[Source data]
************
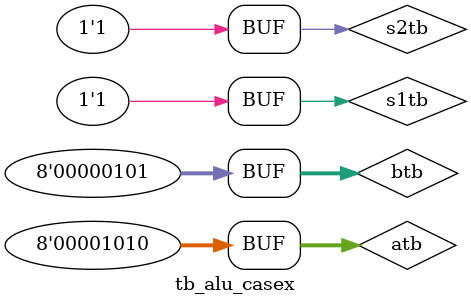
<source format=v>
`timescale 1ps/1ps
module tb_alu_casex();
    reg [7:0] atb;
    reg [7:0] btb;
    reg s1tb;
    reg s2tb;
    wire[15:0] ytb;

    alu_casex duv(
        .a(atb),
        .b(btb),
        .s1(s1tb),
        .s2(s2tb),
        .y(ytb)
    );

    // Generate input randomly
    initial begin
        atb=8'b00001010;
        btb=8'b00000101;
        #1
        s1tb=0;
        s2tb=0;
        #2;
        atb=8'b00001010;
        btb=8'b00000101;
        s1tb=0;
        s2tb=1;
        #2;
        atb=8'b00001010;
        btb=8'b00000101;
        s1tb=1;
        s2tb=0;
        #2;
        atb=8'b00001010;
        btb=8'b00000101;
        s1tb=1;
        s2tb=1;
        #2;
    end

endmodule

</source>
************
◆ DIRECTIONS
Repeat the records word for word. Any picture in them should be left out.

◆ RESULT OF THE EXERCISE
<source format=v>
`timescale 1ps/1ps
module tb_alu_casex();
    reg [7:0] atb;
    reg [7:0] btb;
    reg s1tb;
    reg s2tb;
    wire[15:0] ytb;

    alu_casex duv(
        .a(atb),
        .b(btb),
        .s1(s1tb),
        .s2(s2tb),
        .y(ytb)
    );

    // Generate input randomly
    initial begin
        atb=8'b00001010;
        btb=8'b00000101;
        #1
        s1tb=0;
        s2tb=0;
        #2;
        atb=8'b00001010;
        btb=8'b00000101;
        s1tb=0;
        s2tb=1;
        #2;
        atb=8'b00001010;
        btb=8'b00000101;
        s1tb=1;
        s2tb=0;
        #2;
        atb=8'b00001010;
        btb=8'b00000101;
        s1tb=1;
        s2tb=1;
        #2;
    end

endmodule

</source>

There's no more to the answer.